Chris Rolfe's return to Chicago provides Fire boss Frank Klopas with an experienced, potent and versatile upgrade to his squad. Rolfe may sometimes struggle to stay fit, but he offers the type of proven quality that MLS coaches crave.
Now all Klopas has to do is figure how to deploy his new weapon.
Rolfe's versatility serves both as a blessing and a curse. At this point in his career, he doesn't have an established home on the teamsheet. He spent plenty of time shutting between midfield and forward during his first spell with the Fire between 2005 and 2009, and his Danish employers Aalborg BK preferred to use him on the right flank.
A quick survey of the scene may at first place him on the right in the Fire's usual 4-4-2 setup. Rolfe's recent experience in that particular spot would serve him well. He also represents a more natural fit there than current choice Logan Pause.
Pause, however, plays a critical role in retaining the balance in midfield. His defensive qualities – namely, his willingness to tuck inside and provide support to Pável Pardo – compensate for the absence of a second holding player in the center of the park. A more adventurous option on the right would likely expose Pardo's lack of mobility in his holding role and heap further pressure on a rearguard already adjusting to the recent loss of Cory Gibbs.
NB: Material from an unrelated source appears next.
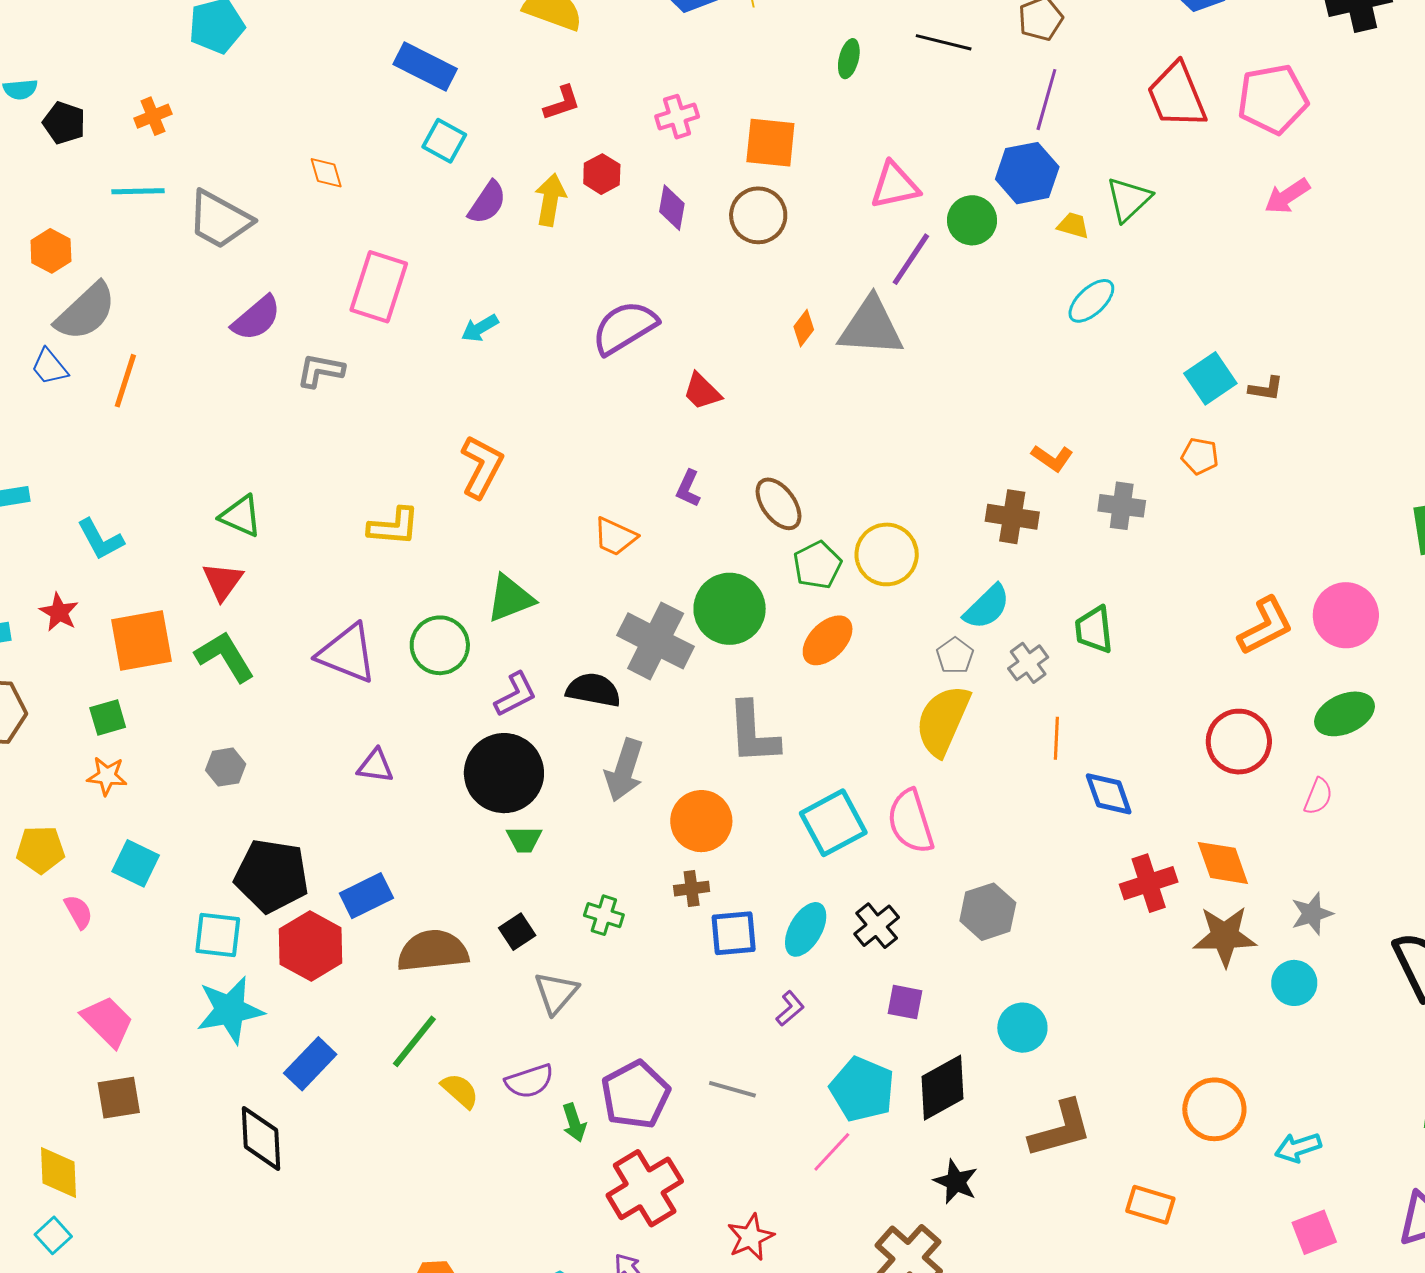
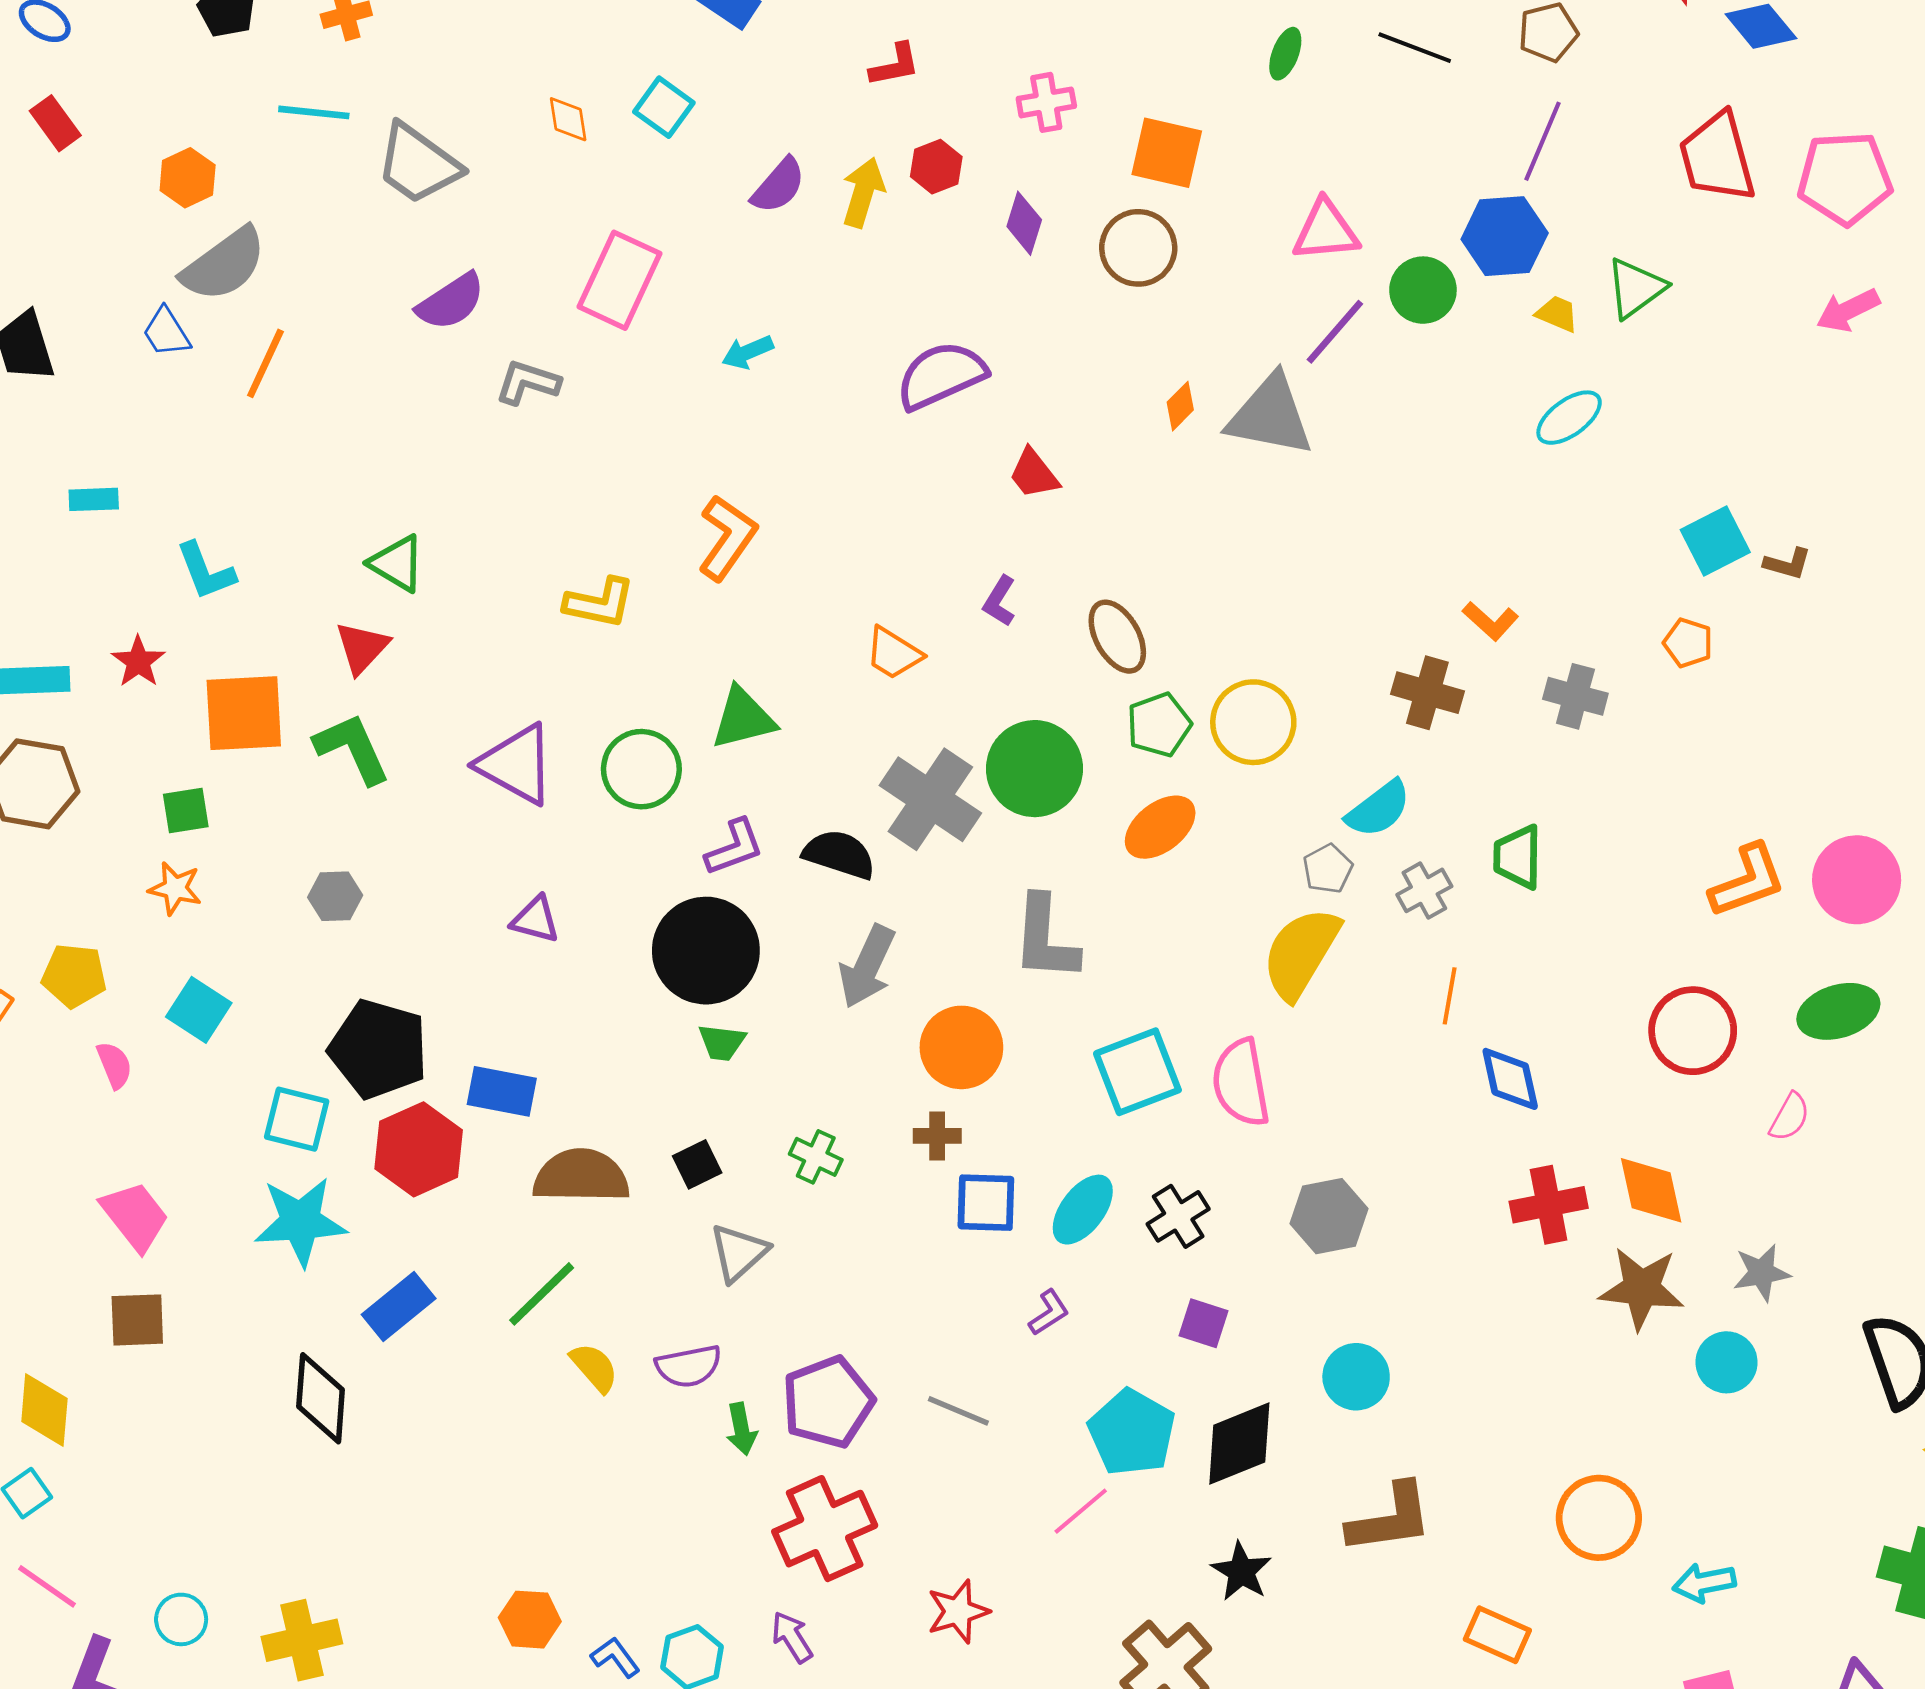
cyan square: (444, 141) -> (664, 107), moved
blue rectangle: (366, 896) -> (502, 1091), turned 30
If Klopas decides to retain the status quo to ensure his defensive shape, then he will likely decide to partner Rolfe with Dominic Oduro up front.
The projected combination would likely pose more problems for opposing defenses than the current pairing of Oduro and Patrick Nyarko. Both incumbents rely on speed as their primary way of testing opposing defenses. Most teams compensate by setting a deeper line to prevent the ball over the top and snuffing out the space provided to the Fire attackers in the open field. Unless Nyarko and Oduro can break free on the counter, they often find their primary strengths mitigated by simple tactical adjustments.
Those tactics wouldn't work as well with a different look up front. Rolfe lacks the searing pace Oduro and Nyarko possess, but he offers craftier movement and supplies a greater threat outside of the penalty area with his ability to shoot from from distance. If Oduro continues to force opposing defenses to respect his space over the top, then Rolfe could drop off from time to time to mine the extra room in front of the line. Rolfe isn't a creator, per se, but his qualities might allow the Fire to pose a different threat up front and prompt further adjustments from opposing sides.
The decision to play Rolfe up front would also create a trickle-down effect designed to create some much-needed competition for places in midfield. Creative schemers Sebastián Grazzini and Marco Pappa haven't displayed their best form this season or felt any pressure from players behind them to improve their performances. Nyarko's potential return to the midfield selection pool would create options for Klopas – the natural winger could feature on the left flank if selected and inject more width, while Grazzini or Pappa could control matters in the middle – without disrupting the defensive work submitted by Pardo and Pause.
A little disruption in certain areas isn't a bad thing thing for a side still trying to find its best form in 2012. Rolfe's arrival supplements a potentially formidable attacking group with a different and dynamic option. Once he slides into the lineup (perhaps even for Saturday's visit to Toronto FC), his presence should help the Fire address those concerns in front of goal and make a concerted push toward a playoff place.